I never choose easy.

Instead, I sigh and pull back my shoulders, raising my eyes to all of them. Sean in the middle, arms loose at his sides but eyes sharp. Declan solid on the right, broad shoulders filling the hallway. Rowan to the left, dark eyes fixed on me like he’s trying to read the answer before I say it.

Sean tilts his head. “So. Which one of us did you plan to see tonight?”

I swallow. “None of you.”

“And when you say none of us, you mean…”

“That I already got what I wanted, and I wasn’t really…planning on anything else.” I shrug, but I can see that the answer stings. It’s partially true. The part I didn’t say—that I was going to let it go where it went, that I like all of them, that I can’t choose—is worse.

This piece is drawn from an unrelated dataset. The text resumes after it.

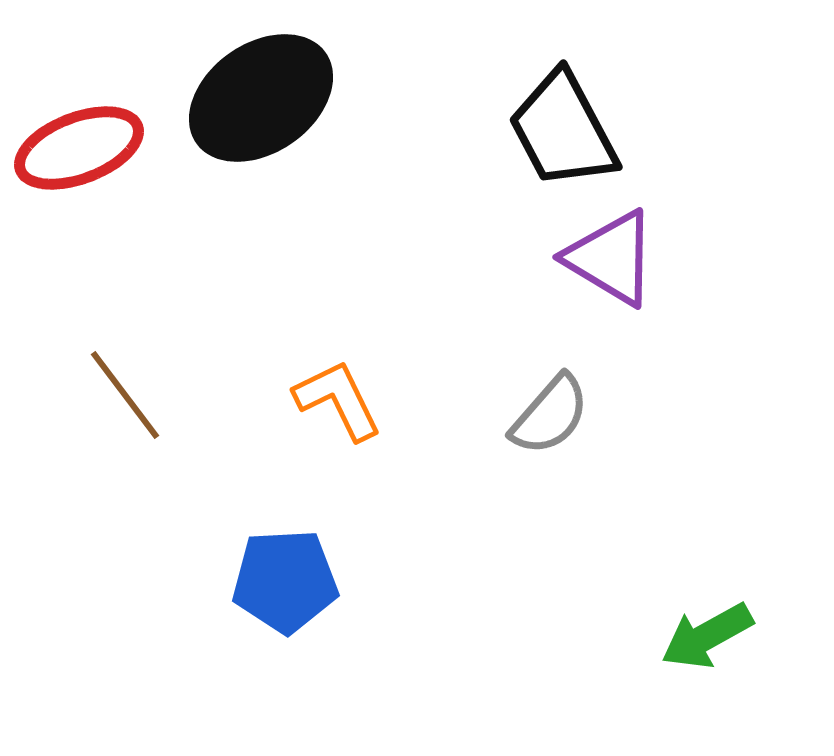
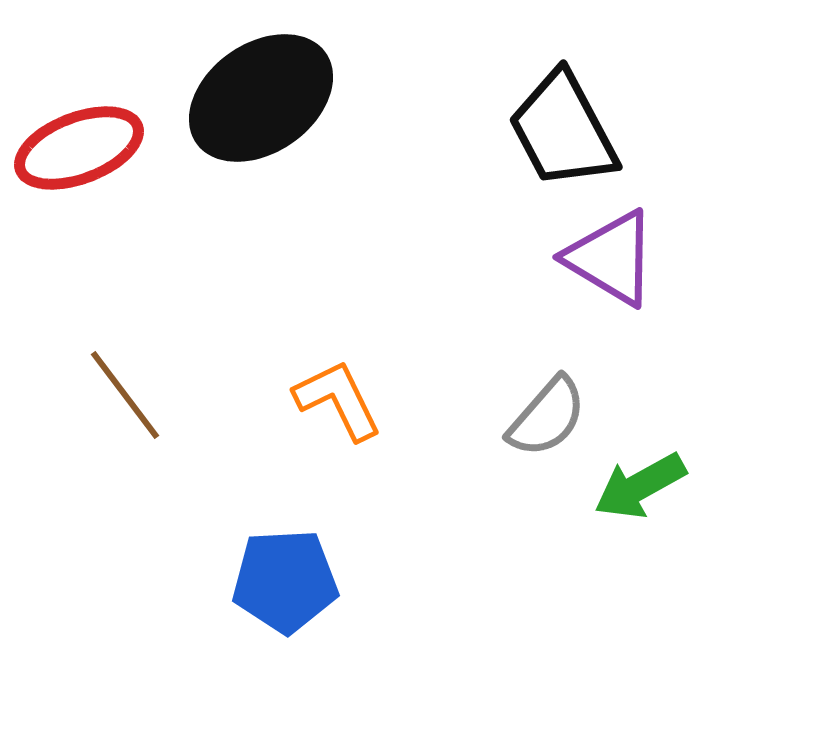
gray semicircle: moved 3 px left, 2 px down
green arrow: moved 67 px left, 150 px up
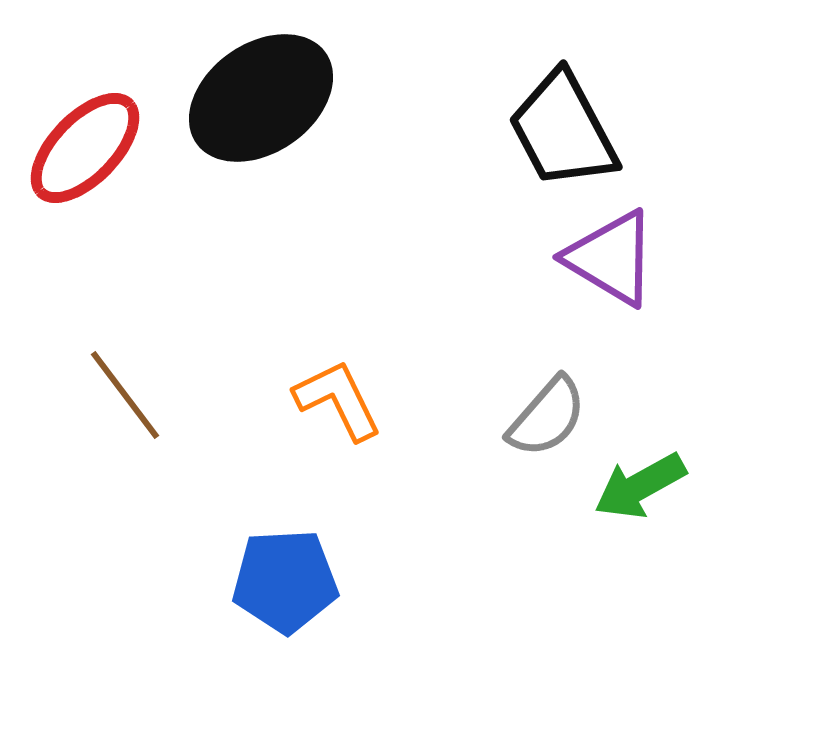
red ellipse: moved 6 px right; rotated 25 degrees counterclockwise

“Convenient,” Declan says, not moving.

Rowan’s gaze doesn’t waver. “You weren’t planning to keep going…with someone else?” His tone is cool, but I hear the blade under it.

I hate that my pulse jumps at the question. “I just mean that I didn’t plan that far ahead. Just…come inside.” I sigh, reluctantly stepping backward against the door and into my room.

With them all in it, the room feels smaller than it ever did before. They don’t crowd me, but they don’t have to—their presence fills the space. I glance at my bed and at them and opt to lean against the wall.

Sean’s the first to speak. “So, we’ve all been with you.” He says it with a cheeky lilt—of all the men, he seems the least angry—maybe even thrilled by the fact.

“I guess so,” I mutter to the floor, my cheeks burning. No point in lying now.

Declan’s jaw flexes. Rowan’s hands are in his pockets, but there’s nothing casual about it.

“You could’ve told us,” Declan says.